> What the task requires: Lines from the top of the entries down to the line with "Since the app" must be set down exactly as they stand, with both ends retained.

-- Data for analysis follows --

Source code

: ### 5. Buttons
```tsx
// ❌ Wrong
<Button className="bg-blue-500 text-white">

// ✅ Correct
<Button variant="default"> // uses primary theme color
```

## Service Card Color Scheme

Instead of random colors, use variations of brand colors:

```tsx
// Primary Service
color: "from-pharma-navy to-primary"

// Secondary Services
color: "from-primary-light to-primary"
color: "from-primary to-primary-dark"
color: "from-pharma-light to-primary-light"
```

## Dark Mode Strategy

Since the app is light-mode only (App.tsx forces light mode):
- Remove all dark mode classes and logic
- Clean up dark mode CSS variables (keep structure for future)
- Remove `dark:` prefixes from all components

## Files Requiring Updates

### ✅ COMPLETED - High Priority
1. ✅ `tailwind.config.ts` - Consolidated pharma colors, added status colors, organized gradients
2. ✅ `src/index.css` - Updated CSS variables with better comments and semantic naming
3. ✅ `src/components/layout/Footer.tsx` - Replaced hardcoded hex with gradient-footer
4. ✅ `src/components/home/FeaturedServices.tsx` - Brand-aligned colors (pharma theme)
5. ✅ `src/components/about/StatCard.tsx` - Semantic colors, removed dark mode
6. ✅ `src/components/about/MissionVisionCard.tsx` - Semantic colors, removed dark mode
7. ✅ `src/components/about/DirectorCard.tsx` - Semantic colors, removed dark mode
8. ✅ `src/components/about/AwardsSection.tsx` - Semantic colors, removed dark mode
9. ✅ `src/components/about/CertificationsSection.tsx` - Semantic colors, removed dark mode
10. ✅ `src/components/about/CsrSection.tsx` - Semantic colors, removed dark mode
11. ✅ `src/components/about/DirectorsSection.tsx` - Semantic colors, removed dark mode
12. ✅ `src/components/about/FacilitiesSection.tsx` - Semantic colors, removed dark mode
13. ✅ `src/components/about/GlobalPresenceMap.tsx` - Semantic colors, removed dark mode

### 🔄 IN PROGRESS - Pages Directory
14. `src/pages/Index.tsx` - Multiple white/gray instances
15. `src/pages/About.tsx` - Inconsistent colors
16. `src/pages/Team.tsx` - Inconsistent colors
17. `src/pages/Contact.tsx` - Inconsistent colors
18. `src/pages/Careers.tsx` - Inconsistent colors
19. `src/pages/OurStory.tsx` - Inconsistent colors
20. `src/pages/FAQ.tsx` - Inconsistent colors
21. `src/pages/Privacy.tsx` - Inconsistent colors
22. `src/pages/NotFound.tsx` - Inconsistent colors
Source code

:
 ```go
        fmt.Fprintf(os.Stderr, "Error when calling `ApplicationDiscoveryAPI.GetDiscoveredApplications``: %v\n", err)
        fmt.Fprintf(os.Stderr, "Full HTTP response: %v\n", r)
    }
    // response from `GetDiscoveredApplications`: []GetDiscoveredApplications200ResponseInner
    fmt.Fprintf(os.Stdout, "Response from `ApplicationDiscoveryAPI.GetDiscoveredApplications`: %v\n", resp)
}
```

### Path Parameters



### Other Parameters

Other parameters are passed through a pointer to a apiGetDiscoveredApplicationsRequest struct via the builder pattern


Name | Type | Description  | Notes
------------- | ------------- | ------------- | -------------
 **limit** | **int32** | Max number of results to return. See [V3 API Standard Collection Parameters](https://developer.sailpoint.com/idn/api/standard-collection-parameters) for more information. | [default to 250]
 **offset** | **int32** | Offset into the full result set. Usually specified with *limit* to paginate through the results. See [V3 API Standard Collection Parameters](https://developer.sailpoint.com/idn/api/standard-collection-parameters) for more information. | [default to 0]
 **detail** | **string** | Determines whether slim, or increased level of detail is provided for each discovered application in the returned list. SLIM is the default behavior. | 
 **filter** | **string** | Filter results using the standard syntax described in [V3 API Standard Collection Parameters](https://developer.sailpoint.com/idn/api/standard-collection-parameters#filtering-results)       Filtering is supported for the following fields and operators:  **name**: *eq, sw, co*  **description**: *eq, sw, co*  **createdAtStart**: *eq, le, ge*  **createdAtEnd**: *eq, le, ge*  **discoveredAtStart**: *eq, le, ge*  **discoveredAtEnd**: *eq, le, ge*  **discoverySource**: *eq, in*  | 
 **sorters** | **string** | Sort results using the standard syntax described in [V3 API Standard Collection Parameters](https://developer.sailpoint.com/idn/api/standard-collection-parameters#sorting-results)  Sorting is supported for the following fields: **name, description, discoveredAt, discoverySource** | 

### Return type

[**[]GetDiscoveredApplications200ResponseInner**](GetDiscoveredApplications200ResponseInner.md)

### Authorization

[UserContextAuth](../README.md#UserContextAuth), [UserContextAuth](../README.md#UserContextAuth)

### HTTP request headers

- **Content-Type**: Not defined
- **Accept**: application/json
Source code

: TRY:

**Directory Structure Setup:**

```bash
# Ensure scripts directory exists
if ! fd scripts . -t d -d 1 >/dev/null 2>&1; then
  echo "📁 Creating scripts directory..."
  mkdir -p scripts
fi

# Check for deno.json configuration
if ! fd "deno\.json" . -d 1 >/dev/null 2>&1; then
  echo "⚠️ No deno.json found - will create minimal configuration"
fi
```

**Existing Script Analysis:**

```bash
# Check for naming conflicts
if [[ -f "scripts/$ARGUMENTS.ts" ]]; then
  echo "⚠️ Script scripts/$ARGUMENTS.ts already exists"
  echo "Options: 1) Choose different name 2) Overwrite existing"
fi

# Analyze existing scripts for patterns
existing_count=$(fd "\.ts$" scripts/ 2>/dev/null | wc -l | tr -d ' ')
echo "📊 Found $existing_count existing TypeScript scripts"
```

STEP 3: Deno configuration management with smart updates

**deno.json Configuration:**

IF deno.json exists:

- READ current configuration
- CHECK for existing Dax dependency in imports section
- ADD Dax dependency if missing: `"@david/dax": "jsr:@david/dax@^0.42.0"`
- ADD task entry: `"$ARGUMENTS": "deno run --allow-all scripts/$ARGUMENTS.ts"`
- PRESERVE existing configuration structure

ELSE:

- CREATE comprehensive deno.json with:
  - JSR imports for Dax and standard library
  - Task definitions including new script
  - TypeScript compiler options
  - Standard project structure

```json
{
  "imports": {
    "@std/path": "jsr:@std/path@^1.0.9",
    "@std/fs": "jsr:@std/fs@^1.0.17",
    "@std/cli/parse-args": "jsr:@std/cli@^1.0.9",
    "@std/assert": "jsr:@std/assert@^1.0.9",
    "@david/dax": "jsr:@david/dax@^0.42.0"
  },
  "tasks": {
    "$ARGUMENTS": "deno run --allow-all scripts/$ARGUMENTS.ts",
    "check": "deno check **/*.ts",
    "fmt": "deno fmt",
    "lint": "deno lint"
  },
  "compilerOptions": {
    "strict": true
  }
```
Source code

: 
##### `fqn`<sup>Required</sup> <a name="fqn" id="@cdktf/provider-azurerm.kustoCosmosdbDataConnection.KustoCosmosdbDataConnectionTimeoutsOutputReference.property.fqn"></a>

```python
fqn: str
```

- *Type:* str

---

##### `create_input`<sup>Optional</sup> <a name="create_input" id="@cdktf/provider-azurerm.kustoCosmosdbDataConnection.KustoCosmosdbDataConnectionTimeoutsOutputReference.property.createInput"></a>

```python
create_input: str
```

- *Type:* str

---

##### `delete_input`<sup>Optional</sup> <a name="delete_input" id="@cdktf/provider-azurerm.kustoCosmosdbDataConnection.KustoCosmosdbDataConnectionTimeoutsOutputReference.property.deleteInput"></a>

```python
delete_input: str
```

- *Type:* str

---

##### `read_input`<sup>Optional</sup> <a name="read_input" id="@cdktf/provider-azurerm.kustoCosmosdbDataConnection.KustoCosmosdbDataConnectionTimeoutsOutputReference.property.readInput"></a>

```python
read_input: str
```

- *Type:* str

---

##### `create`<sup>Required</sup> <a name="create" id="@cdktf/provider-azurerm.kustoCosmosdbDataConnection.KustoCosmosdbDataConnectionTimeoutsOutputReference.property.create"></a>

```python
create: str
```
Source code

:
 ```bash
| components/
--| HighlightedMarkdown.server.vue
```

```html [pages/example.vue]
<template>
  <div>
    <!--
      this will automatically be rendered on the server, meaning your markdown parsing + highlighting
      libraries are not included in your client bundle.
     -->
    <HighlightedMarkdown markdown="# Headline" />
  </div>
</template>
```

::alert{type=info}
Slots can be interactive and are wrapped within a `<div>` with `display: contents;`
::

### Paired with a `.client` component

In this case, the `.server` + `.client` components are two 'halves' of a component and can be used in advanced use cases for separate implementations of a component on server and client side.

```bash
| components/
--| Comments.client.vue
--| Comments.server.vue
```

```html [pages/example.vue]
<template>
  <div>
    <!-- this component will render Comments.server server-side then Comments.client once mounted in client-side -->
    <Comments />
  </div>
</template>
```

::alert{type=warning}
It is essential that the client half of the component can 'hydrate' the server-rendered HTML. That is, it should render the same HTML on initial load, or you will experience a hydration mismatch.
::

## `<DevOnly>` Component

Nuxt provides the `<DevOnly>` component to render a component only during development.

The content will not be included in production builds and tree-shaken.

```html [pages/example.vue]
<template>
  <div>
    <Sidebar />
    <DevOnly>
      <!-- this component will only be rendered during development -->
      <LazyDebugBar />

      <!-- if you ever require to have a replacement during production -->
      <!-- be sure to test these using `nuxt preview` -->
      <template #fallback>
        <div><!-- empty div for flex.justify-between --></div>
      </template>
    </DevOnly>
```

-- Data for analysis concluded --

> Response:
Source code

: ### 5. Buttons
```tsx
// ❌ Wrong
<Button className="bg-blue-500 text-white">

// ✅ Correct
<Button variant="default"> // uses primary theme color
```

## Service Card Color Scheme

Instead of random colors, use variations of brand colors:

```tsx
// Primary Service
color: "from-pharma-navy to-primary"

// Secondary Services
color: "from-primary-light to-primary"
color: "from-primary to-primary-dark"
color: "from-pharma-light to-primary-light"
```

## Dark Mode Strategy

Since the app is light-mode only (App.tsx forces light mode):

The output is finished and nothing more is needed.